Goal of the exercise ▸
Write out nothing except the lines running from the one containing "R Ross, Borders" to the last line of the data, exactly as they stand.

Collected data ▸
· · ·

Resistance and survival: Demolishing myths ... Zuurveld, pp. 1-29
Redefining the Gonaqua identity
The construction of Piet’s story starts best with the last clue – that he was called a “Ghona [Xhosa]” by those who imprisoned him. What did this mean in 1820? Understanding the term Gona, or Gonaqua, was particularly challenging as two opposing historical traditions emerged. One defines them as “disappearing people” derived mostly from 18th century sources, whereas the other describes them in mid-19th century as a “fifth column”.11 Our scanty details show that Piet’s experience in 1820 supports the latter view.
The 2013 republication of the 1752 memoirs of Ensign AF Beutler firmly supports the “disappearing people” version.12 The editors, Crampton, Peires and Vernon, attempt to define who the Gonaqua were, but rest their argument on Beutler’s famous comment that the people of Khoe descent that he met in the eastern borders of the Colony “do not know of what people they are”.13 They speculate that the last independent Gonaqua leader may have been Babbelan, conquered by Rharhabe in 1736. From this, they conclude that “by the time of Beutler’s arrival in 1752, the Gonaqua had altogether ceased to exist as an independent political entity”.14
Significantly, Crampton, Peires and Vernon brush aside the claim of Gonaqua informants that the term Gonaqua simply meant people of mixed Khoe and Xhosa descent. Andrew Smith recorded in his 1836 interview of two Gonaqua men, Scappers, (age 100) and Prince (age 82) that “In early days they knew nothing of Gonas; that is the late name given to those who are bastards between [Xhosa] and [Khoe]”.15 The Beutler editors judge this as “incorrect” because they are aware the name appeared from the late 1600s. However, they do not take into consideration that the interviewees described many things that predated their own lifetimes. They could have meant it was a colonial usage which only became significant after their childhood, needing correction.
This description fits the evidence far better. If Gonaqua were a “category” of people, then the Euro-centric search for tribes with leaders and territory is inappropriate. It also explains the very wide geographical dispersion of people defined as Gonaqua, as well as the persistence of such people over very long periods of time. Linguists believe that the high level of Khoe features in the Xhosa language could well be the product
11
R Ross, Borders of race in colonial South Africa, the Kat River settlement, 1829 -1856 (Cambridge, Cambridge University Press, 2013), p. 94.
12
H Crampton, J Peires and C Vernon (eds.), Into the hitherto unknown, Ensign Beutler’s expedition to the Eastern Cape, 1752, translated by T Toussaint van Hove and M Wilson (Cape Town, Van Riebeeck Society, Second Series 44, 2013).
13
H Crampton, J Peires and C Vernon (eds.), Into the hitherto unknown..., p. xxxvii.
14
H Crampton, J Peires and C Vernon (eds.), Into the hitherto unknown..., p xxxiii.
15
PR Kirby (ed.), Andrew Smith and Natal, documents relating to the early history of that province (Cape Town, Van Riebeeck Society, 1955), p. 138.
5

· · ·

The completed task ▸
R Ross, Borders of race in colonial South Africa, the Kat River settlement, 1829 -1856 (Cambridge, Cambridge University Press, 2013), p. 94.
12
H Crampton, J Peires and C Vernon (eds.), Into the hitherto unknown, Ensign Beutler’s expedition to the Eastern Cape, 1752, translated by T Toussaint van Hove and M Wilson (Cape Town, Van Riebeeck Society, Second Series 44, 2013).
13
H Crampton, J Peires and C Vernon (eds.), Into the hitherto unknown..., p. xxxvii.
14
H Crampton, J Peires and C Vernon (eds.), Into the hitherto unknown..., p xxxiii.
15
PR Kirby (ed.), Andrew Smith and Natal, documents relating to the early history of that province (Cape Town, Van Riebeeck Society, 1955), p. 138.
5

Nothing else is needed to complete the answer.